Exercise: Work through the records that follow and return each line containing the word "товары".

Extracted page text data:

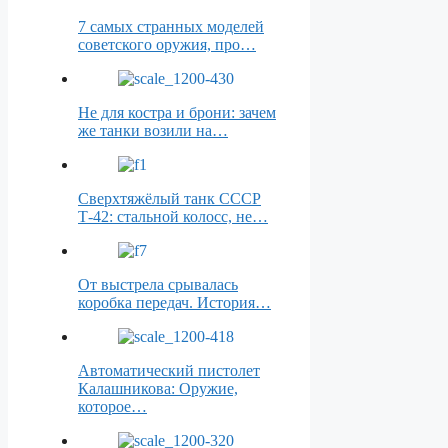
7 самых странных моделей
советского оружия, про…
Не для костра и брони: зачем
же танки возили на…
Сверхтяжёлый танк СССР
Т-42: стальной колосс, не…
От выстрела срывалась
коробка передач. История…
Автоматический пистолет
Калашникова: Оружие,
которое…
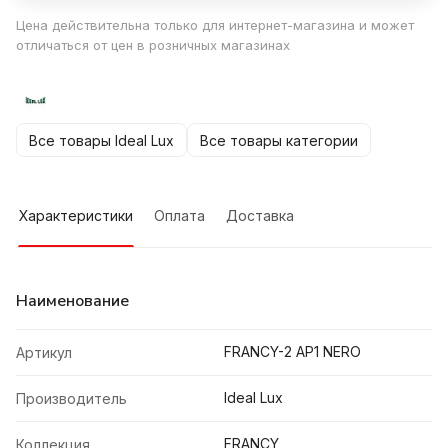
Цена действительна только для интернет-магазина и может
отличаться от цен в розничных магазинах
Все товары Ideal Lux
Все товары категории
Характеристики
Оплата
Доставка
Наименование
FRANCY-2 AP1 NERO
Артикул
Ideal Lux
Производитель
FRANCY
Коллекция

...

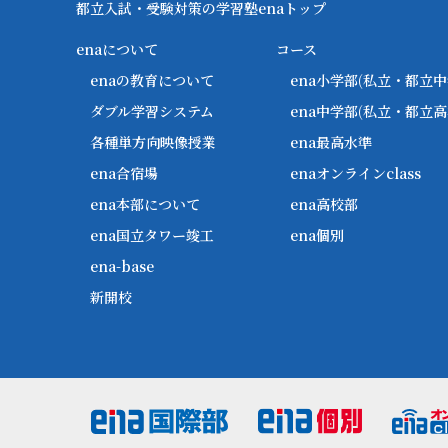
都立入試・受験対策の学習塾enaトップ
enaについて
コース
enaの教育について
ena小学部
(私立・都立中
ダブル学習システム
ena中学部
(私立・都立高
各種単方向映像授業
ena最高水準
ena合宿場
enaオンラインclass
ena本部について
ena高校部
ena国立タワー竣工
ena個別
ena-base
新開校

Written response:
Все товары Ideal Lux
Все товары категории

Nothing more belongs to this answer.